Santiddio quanti commenti di maniera attorno alla partita a risiko di ieri, giocata in streaming tra Renzi e M5S: “riparte il dialogo”… “il quadro politico si scongela”… Niente di tutto questo, a parere dello scrivente. Semmai un puro e semplice posizionamento tattico reciproco, in cui entrambi gli speaker dei rispettivi monologhi hanno cercato di incamerare vantaggi di immagine (rispetto al corpo elettorale) e di collocazione (nel campo del mercato politico). Solo il tempo ci farà conoscere l’effettivo vincitore, designato a consuntivo sulla base dello spazio concreto di potere occupato grazie alla messa in scena condivisa. Visto che nella fase del suo svolgimento presentava aspetti di reciproco vantaggio.

Intanto il premier ottiene il risultato non da poco di ripristinare la configurazione “a due forni” di andreottiana memoria della scena parlamentare: a questo punto può scegliere – di volta in volta – l’interlocutore più conveniente (e malleabile) per far passare i provvedimenti che gli stanno a cuore. Una rendita non da poco, che ha diffuso comprensibile nervosismo nel fronte berlusconiano (e nelle appendici alfaniane), e che i Cinquestelle hanno scambiato a fronte della benevola concessione di un accreditamento quali interlocutori certificati dallo stesso Renzi. A loro volta certificando che ormai – dopo i risultati delle elezioni europee – il premier è l’asse attorno al quale ruota l’intero caravanserraglio della politica. E il M5S lo fa con il volto più ministeriabile (in prospettiva, tra qualche anno) dei suoi: il cittadino Di Maio. Non lo poteva fare, dopo gli autogol del precedente streaming, con Beppe Grillo; più adatto ai toni abbaianti che non alle piccole perfidie, a puntura di spillo, con cui il vice presidente della Camera ha cercato di marcare una diversità (labiale) rispetto allo straripante interlocutore.

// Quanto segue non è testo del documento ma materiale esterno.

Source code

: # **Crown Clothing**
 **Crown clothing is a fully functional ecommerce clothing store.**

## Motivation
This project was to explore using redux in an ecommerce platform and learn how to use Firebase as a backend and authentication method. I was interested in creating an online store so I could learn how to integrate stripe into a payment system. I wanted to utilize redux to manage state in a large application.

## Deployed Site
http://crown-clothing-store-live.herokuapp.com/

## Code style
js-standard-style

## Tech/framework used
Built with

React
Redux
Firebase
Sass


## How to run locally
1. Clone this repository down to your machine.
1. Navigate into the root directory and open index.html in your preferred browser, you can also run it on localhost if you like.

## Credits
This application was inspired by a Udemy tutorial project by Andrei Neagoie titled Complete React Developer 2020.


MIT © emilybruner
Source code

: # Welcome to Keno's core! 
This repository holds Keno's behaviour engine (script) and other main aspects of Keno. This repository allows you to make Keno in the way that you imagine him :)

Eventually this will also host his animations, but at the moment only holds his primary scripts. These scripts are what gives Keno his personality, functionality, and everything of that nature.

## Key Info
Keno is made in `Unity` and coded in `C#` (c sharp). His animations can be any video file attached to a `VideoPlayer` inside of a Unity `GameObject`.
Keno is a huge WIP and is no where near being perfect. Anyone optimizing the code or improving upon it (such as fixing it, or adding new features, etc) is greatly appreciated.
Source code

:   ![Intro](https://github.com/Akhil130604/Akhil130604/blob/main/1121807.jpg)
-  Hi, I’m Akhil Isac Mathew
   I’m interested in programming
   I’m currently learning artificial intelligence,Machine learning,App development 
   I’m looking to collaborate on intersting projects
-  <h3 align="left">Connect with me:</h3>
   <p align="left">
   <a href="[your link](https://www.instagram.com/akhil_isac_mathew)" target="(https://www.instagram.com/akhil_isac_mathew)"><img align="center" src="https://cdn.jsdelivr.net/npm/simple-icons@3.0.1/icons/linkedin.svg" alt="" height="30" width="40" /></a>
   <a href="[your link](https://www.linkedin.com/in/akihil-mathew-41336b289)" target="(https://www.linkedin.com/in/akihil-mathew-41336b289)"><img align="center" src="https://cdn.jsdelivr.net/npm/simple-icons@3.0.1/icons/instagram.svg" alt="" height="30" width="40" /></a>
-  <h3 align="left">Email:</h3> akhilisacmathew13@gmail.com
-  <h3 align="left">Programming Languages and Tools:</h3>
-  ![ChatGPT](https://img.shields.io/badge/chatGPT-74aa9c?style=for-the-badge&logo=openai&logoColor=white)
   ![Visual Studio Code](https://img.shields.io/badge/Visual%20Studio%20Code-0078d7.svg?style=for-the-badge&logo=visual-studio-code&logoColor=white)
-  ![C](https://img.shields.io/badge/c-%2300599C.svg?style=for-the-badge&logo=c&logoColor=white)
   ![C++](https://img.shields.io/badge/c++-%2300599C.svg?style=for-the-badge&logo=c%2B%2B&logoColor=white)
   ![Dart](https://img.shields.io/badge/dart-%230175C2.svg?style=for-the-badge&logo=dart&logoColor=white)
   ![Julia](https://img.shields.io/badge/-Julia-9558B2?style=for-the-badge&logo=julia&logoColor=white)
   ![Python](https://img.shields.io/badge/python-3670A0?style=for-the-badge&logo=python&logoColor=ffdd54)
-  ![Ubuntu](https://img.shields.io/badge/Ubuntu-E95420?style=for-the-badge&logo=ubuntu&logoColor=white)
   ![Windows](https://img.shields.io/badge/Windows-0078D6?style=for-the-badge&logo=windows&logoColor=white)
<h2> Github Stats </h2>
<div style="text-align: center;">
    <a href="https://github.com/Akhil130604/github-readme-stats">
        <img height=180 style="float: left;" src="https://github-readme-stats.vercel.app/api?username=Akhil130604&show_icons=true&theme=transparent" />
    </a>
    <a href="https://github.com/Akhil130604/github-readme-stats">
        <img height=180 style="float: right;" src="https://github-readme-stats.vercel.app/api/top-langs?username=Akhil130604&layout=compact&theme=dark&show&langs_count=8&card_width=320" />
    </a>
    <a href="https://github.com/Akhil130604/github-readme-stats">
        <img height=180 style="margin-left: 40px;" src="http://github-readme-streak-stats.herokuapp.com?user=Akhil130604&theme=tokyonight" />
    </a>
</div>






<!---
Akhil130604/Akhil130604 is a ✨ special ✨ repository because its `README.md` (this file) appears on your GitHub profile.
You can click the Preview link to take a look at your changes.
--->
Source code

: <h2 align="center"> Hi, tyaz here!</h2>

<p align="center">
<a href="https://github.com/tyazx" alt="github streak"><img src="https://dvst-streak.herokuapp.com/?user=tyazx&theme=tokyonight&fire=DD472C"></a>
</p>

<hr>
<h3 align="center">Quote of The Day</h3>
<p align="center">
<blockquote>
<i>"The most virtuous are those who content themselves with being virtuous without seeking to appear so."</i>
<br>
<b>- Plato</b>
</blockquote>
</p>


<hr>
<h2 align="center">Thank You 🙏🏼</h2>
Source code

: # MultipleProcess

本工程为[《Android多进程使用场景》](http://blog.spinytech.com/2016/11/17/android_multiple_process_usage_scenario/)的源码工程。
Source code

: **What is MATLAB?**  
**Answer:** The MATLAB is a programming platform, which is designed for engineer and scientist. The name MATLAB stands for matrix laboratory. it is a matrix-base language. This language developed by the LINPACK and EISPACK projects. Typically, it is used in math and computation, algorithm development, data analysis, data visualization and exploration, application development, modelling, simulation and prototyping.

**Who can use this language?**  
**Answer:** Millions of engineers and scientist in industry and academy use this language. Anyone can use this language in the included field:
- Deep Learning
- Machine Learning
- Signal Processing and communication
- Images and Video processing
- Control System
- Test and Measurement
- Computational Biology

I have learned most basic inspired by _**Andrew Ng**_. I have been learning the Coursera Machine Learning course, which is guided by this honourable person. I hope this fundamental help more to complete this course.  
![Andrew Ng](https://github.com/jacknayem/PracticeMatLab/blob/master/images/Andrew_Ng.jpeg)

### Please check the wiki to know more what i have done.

Anche in questo caso il tempo dirà l’apporto alla causa pentastellata di una mossa che va nel senso di riagganciare l’elettorato di opinione, ma che può apparire un cedimento opportunistico agli occhi dello zoccolo duro del consenso identitario.

Quello che dovrebbe apparire chiaro è l’assoluta teatralità della messa in scena, stante che sui fatidici contenuti non poteva risultare altro che un dialogo tra sordi: già prima di iniziare risultava evidente come premesse e progetti non fossero mediabili. E così è stato. L’ennesima dimostrazione di come l’aspetto “gestualità” prevalga drasticamente in una politica nella quale gli attori in scena non hanno la benché minima idea di come uscire dalla crisi strutturale in atto (che si avvia a spalancare baratri in cui sembra destinato a precipitare l’intero Paese). Ragion per cui gli astuti giovanotti (atteggiati a statisti) cercano di portare a casa il massimo di vantaggi tattici, salvandosi l’anima con parole roboanti ormai prive di senso. Prima fra cui la strombazzatissima e gettonatissima “riforma”.

Intanto viene accreditata la nuova tempistica renziana dei “mille giorni,” che espande dieci volte tanto la precedente dei “cento”. La qual cosa sembra significare che l’opinione in consolidamento tra gli addetti ai lavori – Grillo compreso (tanto da far pensare a un suo disamoramento del “giocattolo” M5S) – è quella di un’inarrestabile chiusura del quadro politico, almeno sul medio periodo.

Tanto da indurre la considerazione successiva: ci stiamo preparando a scivolare in una lunga guerra di posizione, in cui i problemi che ci affliggono potranno continuare beatamente a marcire; visto che il conflitto in cui fisiologicamente i punti di crisi dovrebbero sfociare è stato radicalmente rimosso. Nella ripresa del controllo sociale totalitario da parte dal ceto politico.

Se le analogie hanno un senso, sembrerebbe un remake del biennio 1962-1964, in cui – secondo alcuni – le partite in corso nel Paese affondarono nella “grande bonaccia del mar delle Antille”. Come la chiamò Italo Calvino.

Ma allora i margini di manovra (e di resistenza) erano infinitamente maggiori.